Collagen fibrils and cell nuclei are entrapped within Randall's plaques but not in CaOx matrix overgrowth: A microscopic inquiry into Randall's plaque stone pathogenesis

Abstract

Calcium oxalate (CaOx) stones can grow attached to the renal papillary calcification known as Randall's plaque. Although stone growth on Randall's plaque is a common phenomenon, this mechanism of stone formation is still poorly understood. The objective of this study was to investigate the microenvironment of mature Randall's plaque, explore its molecular composition and differentiate plaque from CaOx overgrowth using multimodal imaging on demineralized stone sections. Fluorescence imaging showed consistent differences in autofluorescence patterns between Randall's plaque and calcium oxalate overgrowth regions. Second harmonic generation imaging established the presence of collagen only in regions of decalcified Randall's plaque but not in regions of CaOx overgrowth matrix. Surprisingly, in these stone sections we observed cell nuclei with preserved morphology within regions of mature Randall's plaque. These conserved cells had variable expression of vimentin and CD45. The presence of nuclei in mature plaque indicates that mineralization is not necessarily associated with cell death. The markers identified suggest that some of the entrapped cells may be undergoing dedifferentiation or could emanate from a mesenchymal or immune origin. We propose that entrapped cells may play an important role in the growth and maintenance of Randall's plaque. Further characterization of these cells and thorough analyses of the mineralized stone forming renal papilla will be fundamental in understanding the pathogenesis of Randall's plaque and CaOx stone formation.

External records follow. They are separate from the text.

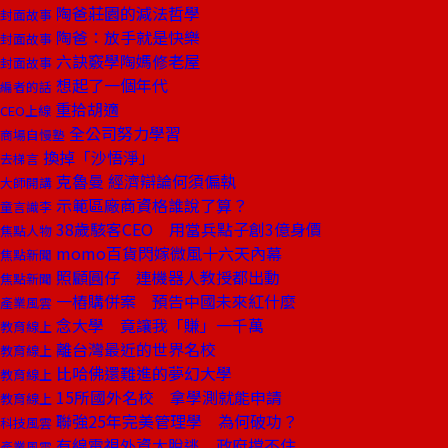
陶爸莊園的減法哲學
封面故事
陶爸：放手就是快樂
封面故事
六訣竅學陶媽修老屋
封面故事
想起了一個年代
編者的話
重拾胡適
CEO上線
全公司努力學習
商場自慢塾
換掉「沙悟淨」
去梯言
克魯曼 經濟辯論何須偏執
大師開講
示範區廠商資格誰說了算？
童言識李
38歲駭客CEO 用當兵點子創3億身價
焦點人物
momo百貨閃嫁微風十六天內幕
焦點新聞
照顧圓仔 連機器人教授都出動
焦點新聞
一樁購併案 預告中國未來紅什麼
產業風雲
念大學 竟讓我「賺」一千萬
教育線上
離台灣最近的世界名校
教育線上
比哈佛還難進的夢幻大學
教育線上
15所國外名校 拿學測就能申請
教育線上
聯強25年完美管理學 為何破功？
科技風雲
有線電視外資大脫逃 政府擋不住
產業風雲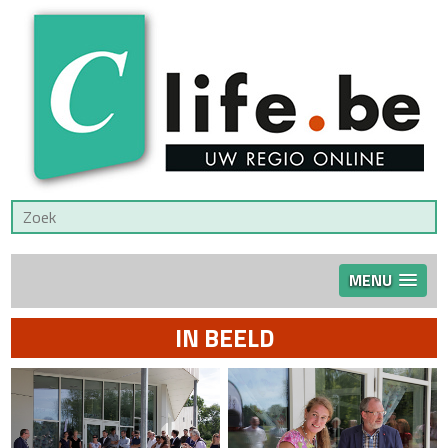
MENU
IN BEELD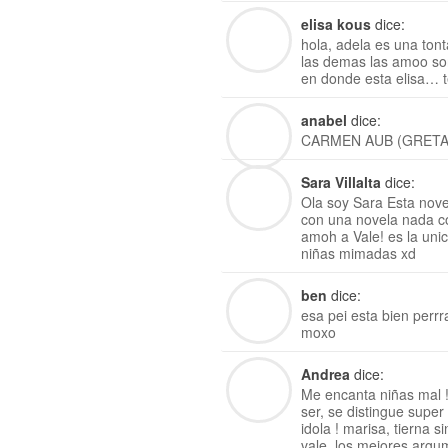
elisa kous
dice:
hola, adela es una tont
las demas las amoo son
en donde esta elisa… t
anabel
dice:
CARMEN AUB (GRETA
Sara Villalta
dice:
Ola soy Sara Esta nove
con una novela nada c
amoh a Vale! es la uni
niñas mimadas xd
ben
dice:
esa pei esta bien perrr
moxo
Andrea
dice:
Me encanta niñas mal !
ser, se distingue super
idola ! marisa, tierna si
vale, los mejores argum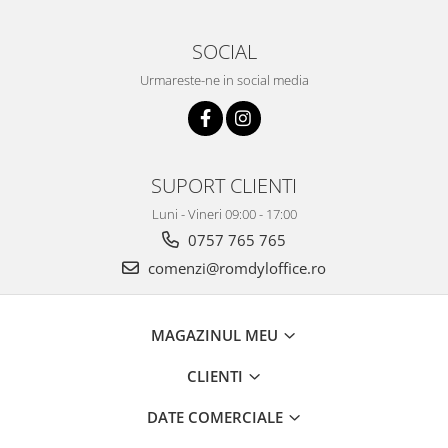
SOCIAL
Urmareste-ne in social media
SUPORT CLIENTI
Luni - Vineri 09:00 - 17:00
0757 765 765
comenzi@romdyloffice.ro
MAGAZINUL MEU
CLIENTI
DATE COMERCIALE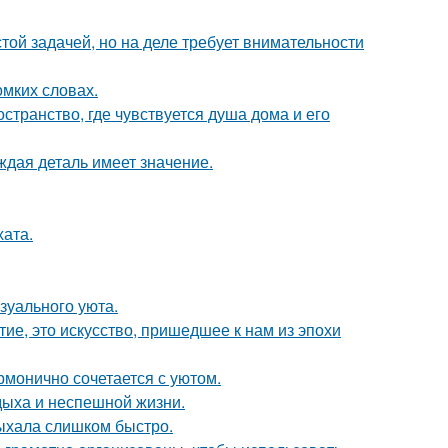
ой задачей, но на деле требует внимательности
омких словах.
странство, где чувствуется душа дома и его
ждая деталь имеет значение.
хата.
зуального уюта.
ие, это искусство, пришедшее к нам из эпохи
рмонично сочетается с уютом.
дыха и неспешной жизни.
сыхала слишком быстро.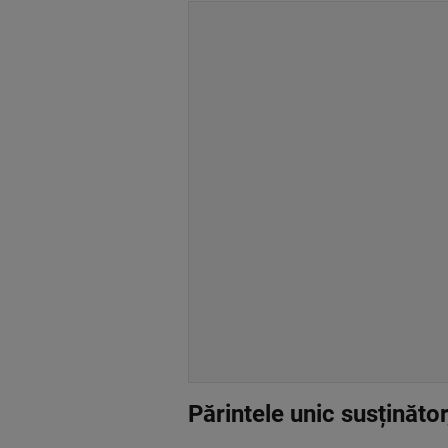
Părintele unic susținător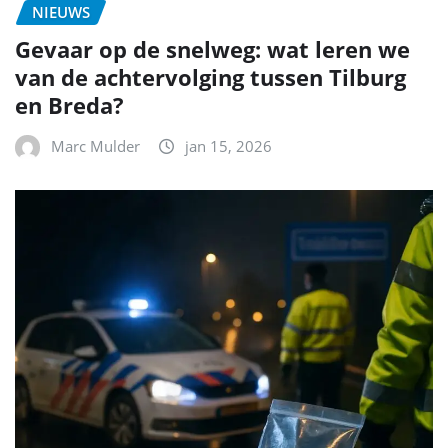
NIEUWS
Gevaar op de snelweg: wat leren we
van de achtervolging tussen Tilburg
en Breda?
Marc Mulder
jan 15, 2026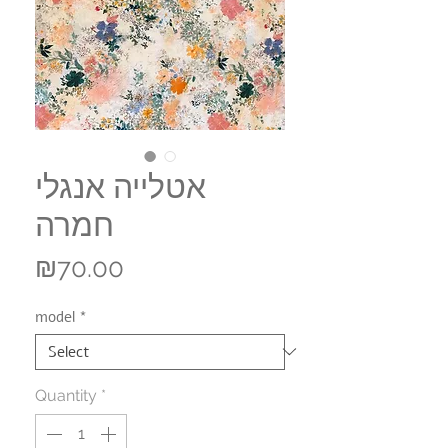
אטלייה אנגלי
חמרה
Price
₪70.00
model
*
Quantity
*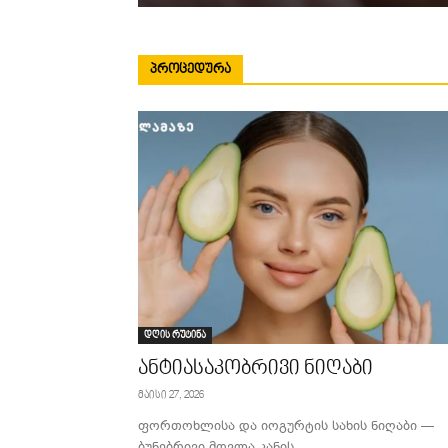
ᲞᲠᲝᲪᲔᲓᲣᲠᲐ
დღის რუტინა
ანტიასაკობრივი ნიღაბი
მაისი 27, 2026
ფორთოხლისა და იოგურტის სახის ნიღაბი —
ბუნებრივი მოვლა კანის...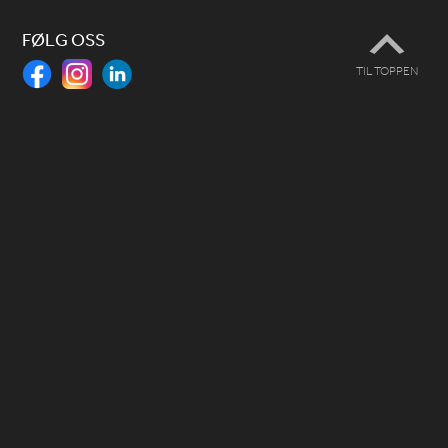
FØLG OSS
TIL TOPPEN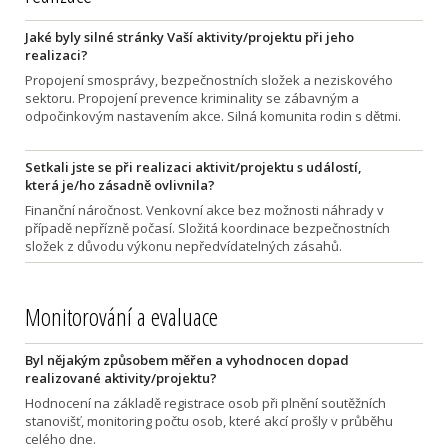
Jaké byly silné stránky Vaší aktivity/projektu při jeho
realizaci?
Propojení smosprávy, bezpečnostních složek a neziskového
sektoru. Propojení prevence kriminality se zábavným a
odpočinkovým nastavením akce. Silná komunita rodin s dětmi.
Setkali jste se při realizaci aktivit/projektu s událostí,
která je/ho zásadně ovlivnila?
Finanční náročnost. Venkovní akce bez možnosti náhrady v
případě nepřízně počasí. Složitá koordinace bezpečnostních
složek z důvodu výkonu nepředvídatelných zásahů.
Monitorování a evaluace
Byl nějakým způsobem měřen a vyhodnocen dopad
realizované aktivity/projektu?
Hodnocení na základě registrace osob při plnění soutěžních
stanovišť, monitoring počtu osob, které akcí prošly v průběhu
celého dne.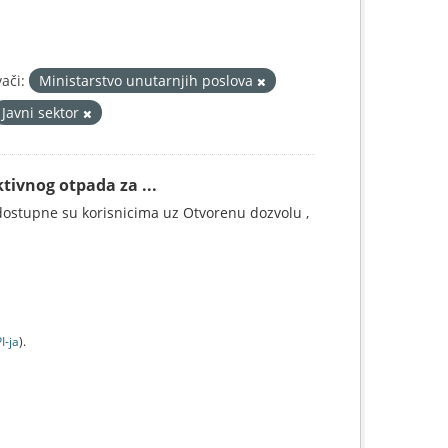
ači:
Ministarstvo unutarnjih poslova
Javni sektor
tivnog otpada za ...
ostupne su korisnicima uz Otvorenu dozvolu ,
I-jа
).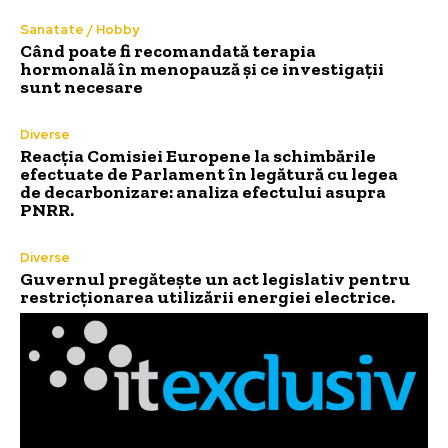
Sanatate / Hobby
Când poate fi recomandată terapia
hormonală în menopauză și ce investigații
sunt necesare
Diverse
Reacția Comisiei Europene la schimbările
efectuate de Parlament în legătură cu legea
de decarbonizare: analiza efectului asupra
PNRR.
Diverse
Guvernul pregătește un act legislativ pentru
restricționarea utilizării energiei electrice.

Keywords: Randall's plaque; calcium phosphate; cells; kidney; kidney stones; nuclei; renal calculi; renal papilla; stones; urinary calculi/etiology.

Figure 1

Demineralization of a Randall’s Plaque (RP) stone. A: A 3-D reconstruction of calcium oxalate (CaOx) stone surface growing on RP using micro-CT before the demineralization treatment. B: The same RP stone from 1A suspended in gel and completely demineralized. Note that the structure of the stone is completely retained, even though no mineral was detectable by micro-CT. C: This section, in maximum intensity z-projection, shows RP in blue (arrowhead) and the CaOx matrix in the green-yellow range. An artifactual void between the outer edge of the stone and the edge of the CaOx overgrowth can be seen (white arrows) indicating that shrinkage of CaOx matrix away from original boundary has occurred (probably during the dehydration process before paraffin embedment). Scale bar = 250 μm.

Figure 2

Second harmonic generation (SHG) of decalcified Randall’s plaque shows collagen fibrils. A: Autofluorescence in region of demineralized Randall’s plaque (stone different from the one in in Figure 1). Spaces of apparent cell nuclei in plaque are seen. B: Second harmonic generation (SHG) visualization of collagen fibrils (arrowheads) in specimen shown in A. SHG shows collagen fibers in part of Randall’s plaque but not throughout the entire plaque region. Region of plaque devoid of SHG signal is indicated by an asterisk. C: Randall’s plaque stone from patient 2 (table 1), histologically sectioned through a different plane, showing a plaque region (in blue) and the surrounding CaOx matrix. D: SHG of section C shows that collagen fibrils (arrowheads) were observed coursing throughout the plaque section (scale bars = 25 μm).

Figure 3

Cell nuclei in demineralized Randall’s plaque stain with 7-AAD or DAPI. A: A specific region of a demineralized Randall’s plaque stone (white arrowhead) (from patient 1) shows enriched cell nuclei positivity with 7-AAD (white arrowhead, nucleus). B: A Randall’s plaque stone section from patient 2 displaying a few cell nuclei at the edge of the demineralized plaque, presumably from the tissue side. Notice the quantitative differences between the numerous nuclei in A and sparser nuclear region in B (scale bar = 25 μm). C: Enlarged region of cell nuclei in plaque stained with DAPI from patient 4. This stone section was quenched with 50mM NH4Cl to reduce native fluorescence from the stone (scale bar = 5 μm).

Figure 4

Entrapped cell nuclei on Randall’s plaque stones express vimentin or CD45. A: Randall’s plaque stone section showing nuclei positivity with both DAPI and VIM (white arrowheads) (scale bar = 100 μm). B: Inlet of A (scale bar = 5 μm). C: A cortical section of human kidney showing DAPI (blue) and VIM positivity (red) (scale bar = 5 μm). D: Randall’s plaque stone with 7-AAD (red) positive nuclei with variable CD45 (green) positive expression (scale bar = 25 μm). E: Inlet of D (scale bar = 5 μm). F: A cortical section of human kidney showing 7-AAD (red) positive nuclei (white arrowhead) and CD45 expression (green).